Постепенно в семье Вардов росло убеждение, что с сыном творится неладное. Интересы Чарльза и ранее незначительно менялись, но новообретенные скрытность и самоотречение казались нехарактерными даже для него. К школьным делам он относился с пренебрежением — хоть ни один экзамен им провален не был, ни от кого не утаилось, что от былой его прилежности осталась лишь тень. Теперь у него были другие заботы; а когда он не находился в своей новой лаборатории с десятком устаревших алхимических книг, его можно было застать либо за изучением старых погребальных записей в городе, либо за фолиантами оккультных знаний в кабинете, где поразительно — казалось, все больше и больше! — идентичный его собственному лик Джозефа Карвена покровительственно взирал на него с панели на северной стене.
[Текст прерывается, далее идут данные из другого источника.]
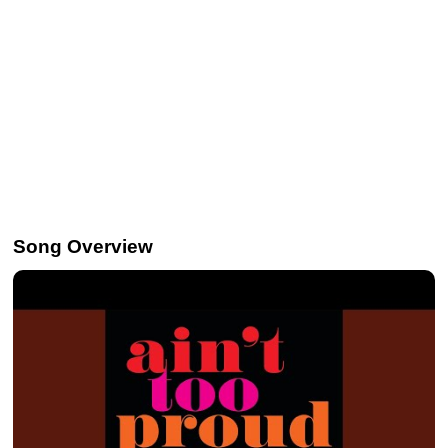
Song Overview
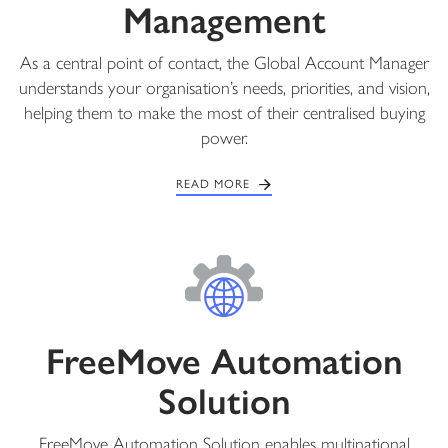
Management
As a central point of contact, the Global Account Manager
understands your organisation’s needs, priorities, and vision,
helping them to make the most of their centralised buying
power.
READ MORE
FreeMove Automation
Solution
FreeMove Automation Solution enables multinational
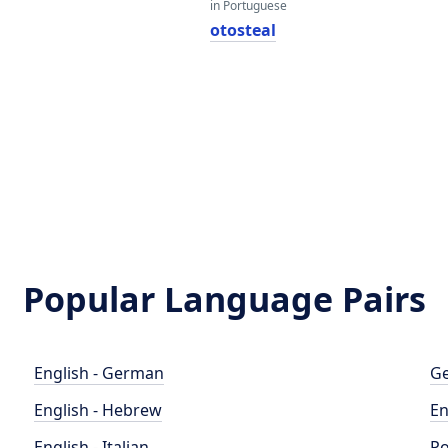
in Portuguese
otosteal
Popular Language Pairs
English - German
Ge
English - Hebrew
En
English - Italian
Po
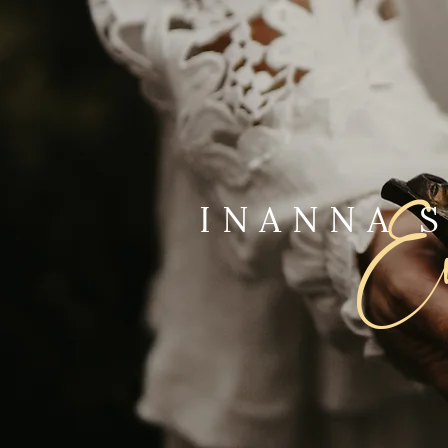
Ev
INANNA 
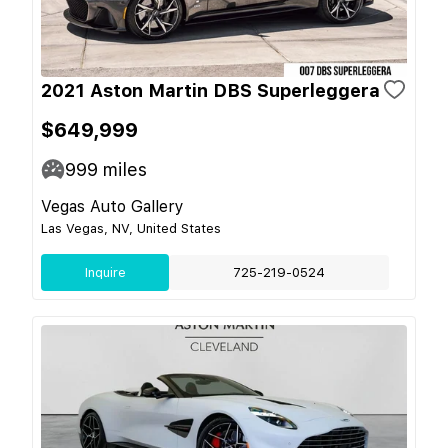
2021 Aston Martin DBS Superleggera
$649,999
999
miles
Vegas Auto Gallery
Las Vegas, NV, United States
Inquire
725-219-0524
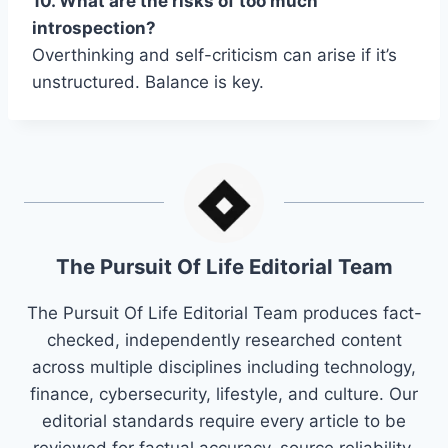
10. What are the risks of too much
introspection?
Overthinking and self-criticism can arise if it’s
unstructured. Balance is key.
The Pursuit Of Life Editorial Team
The Pursuit Of Life Editorial Team produces fact-
checked, independently researched content
across multiple disciplines including technology,
finance, cybersecurity, lifestyle, and culture. Our
editorial standards require every article to be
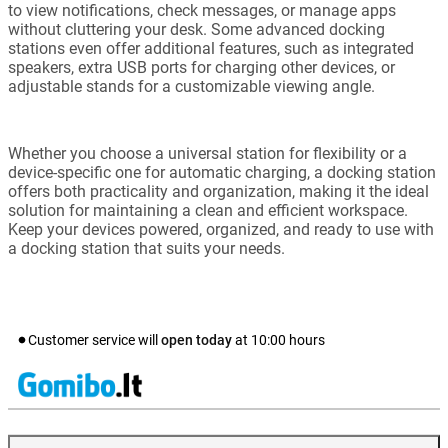
to view notifications, check messages, or manage apps
without cluttering your desk. Some advanced docking
stations even offer additional features, such as integrated
speakers, extra USB ports for charging other devices, or
adjustable stands for a customizable viewing angle.
Whether you choose a universal station for flexibility or a
device-specific one for automatic charging, a docking station
offers both practicality and organization, making it the ideal
solution for maintaining a clean and efficient workspace.
Keep your devices powered, organized, and ready to use with
a docking station that suits your needs.
Customer service will
open today
at
10:00
hours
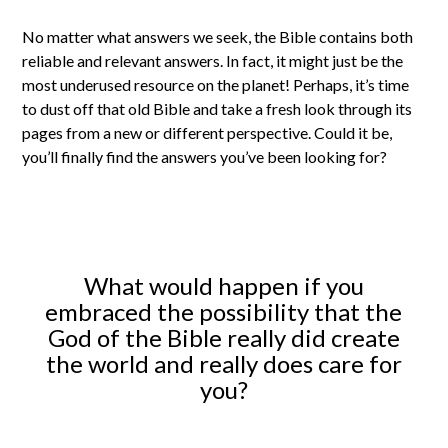
No matter what answers we seek, the Bible contains both
reliable and relevant answers. In fact, it might just be the
most underused resource on the planet! Perhaps, it’s time
to dust off that old Bible and take a fresh look through its
pages from a new or different perspective. Could it be,
you’ll finally find the answers you’ve been looking for?
What would happen if you
embraced the possibility that the
God of the Bible really did create
the world and really does care for
you?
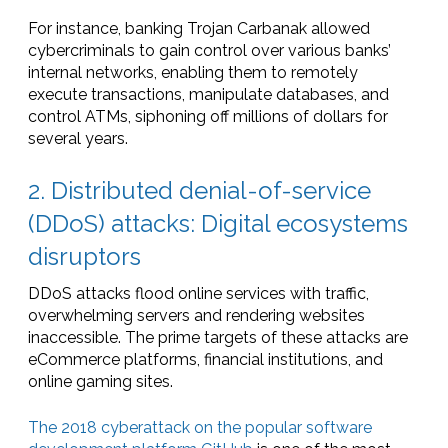
For instance, banking Trojan Carbanak allowed
cybercriminals to gain control over various banks’
internal networks, enabling them to remotely
execute transactions, manipulate databases, and
control ATMs, siphoning off millions of dollars for
several years.
2. Distributed denial-of-service
(DDoS) attacks: Digital ecosystems
disruptors
DDoS attacks flood online services with traffic,
overwhelming servers and rendering websites
inaccessible. The prime targets of these attacks are
eCommerce platforms, financial institutions, and
online gaming sites.
The 2018 cyberattack on the popular software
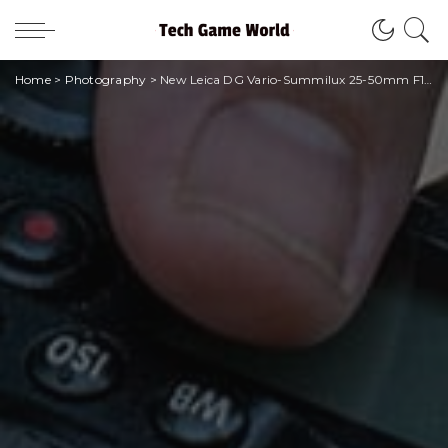
Home
>
Photography
>
New Leica DG Vario-Summilux 25-50mm F1.7 ASPH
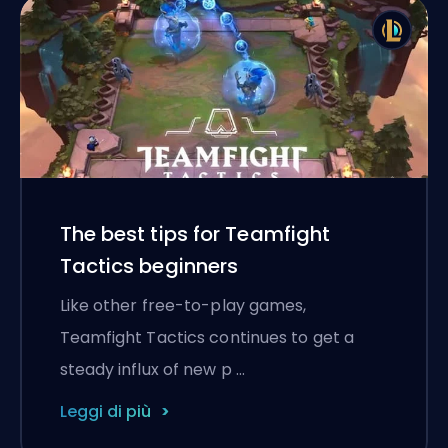
The best tips for Teamfight
Tactics beginners
Like other free-to-play games,
Teamfight Tactics continues to get a
steady influx of new p …
Leggi di più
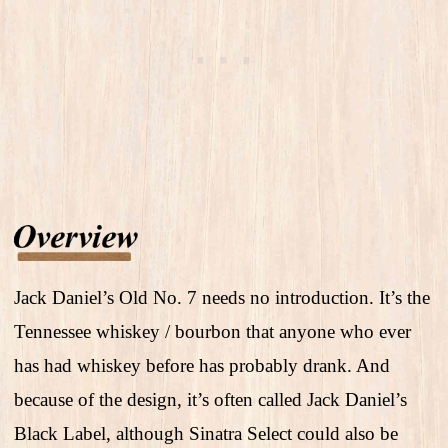
Jack Daniel’s Old No. 7 needs no introduction. It’s the
Tennessee whiskey / bourbon that anyone who ever
has had whiskey before has probably drank. And
because of the design, it’s often called Jack Daniel’s
Black Label, although Sinatra Select could also be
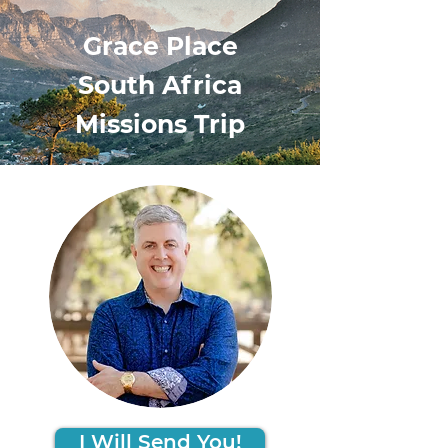
Grace Place
South Africa
Missions Trip
I Will Send You!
В конце марта Вард стал не просто изучать кладбищенские архивы, но и бродить по различным древним погостам Провиденса. Позже, благодаря чиновникам мэрии, выяснилось, что он, вероятно, нашел в архивах нечто, позволявшее обнаружить, где покоится прах его предка. Кроме могилы Карвена его почему-то интересовало место погребения некой Натали Филд. Причина выяснилась, когда в бумагах юноши нашли копию краткой записи о похоронах алхимика, чудом избежавшую уничтожения, где сообщалось, что таинственный свинцовый гроб закопали «…на десять футов южнее и пятью футами западнее могилы Натали Филд в…». Здесь предложение обрывалось; несохранившееся название кладбища существенно осложняло поиски, а захоронение Филд поначалу казалось такой же неуловимой химерой, как и последний покой самого Карвена. Однако в случае с Филд не имел места всеобщий обет молчания — без сомнения, рано или поздно ее могила найдется, пусть даже и все записи утрачены. Отсюда и скитания Чарльза по городским кладбищам; он обошел стороной лишь то, что при церкви святого Иоанна, бывшей Королевской, и не осматривал старинные могилы конгрегационалистов у Свон-пойнт — так как из единственной записи, что пылилась в архиве, узнал, что Натали Филд, преставившаяся в 1729 году, при жизни была баптисткой.
4
В мае, ознакомившись со сведениями о Карвене, которые Чарльз сообщил родителям до того, как окружил свои изыскания такой тайной, доктор Уиллет по просьбе Варда-старшего поговорил с молодым человеком. Беседа не принесла явной пользы, не привела к ощутимым последствиям — доктор убедился, что Чарльз полностью владеет собой и просто поглощен делами, которые почитает важными; но она по меньшей мере заставила юношу дать в меру рациональные объяснения своим поступкам. Вард-младший, принадлежащий к типу сухих бесстрастных людей, коих не так-то просто смутить, с готовностью согласился поведать о том, как идут поиски, однако цель их предпочел утаить. Признав, что документация предка содержит тайны науки прошлых столетий, большей частью зашифрованные, важность коих сравнима только с открытиями Бэкона или даже превосходит их, он назидательно заявил, что для всеохватного постижения значения и сути тех тайн надобно соотнести их с теориями прошлого, по большей части устаревшими или утраченными. Если же рассматривать их в свете современных научных концепций, то и смысл их, и немалая ценность окажутся непонятными. Чтобы занять достойное место в истории людской мысли, их следует представить на фоне достижений того периода, когда они возникли; именно такую задачу поставил перед собой Вард. Он стремился как можно быстрее постигнуть забытые знания и искусства древних, без коих невозможно объяснение смысла открытий Карвена, и надеялся когда-нибудь создать исчерпывающий труд о предметах, представляющих необычайный интерес для человечества, особенно для науки. Даже Эйнштейн не смог бы глубже изменить понимание сущности миропорядка, утверждал юноша.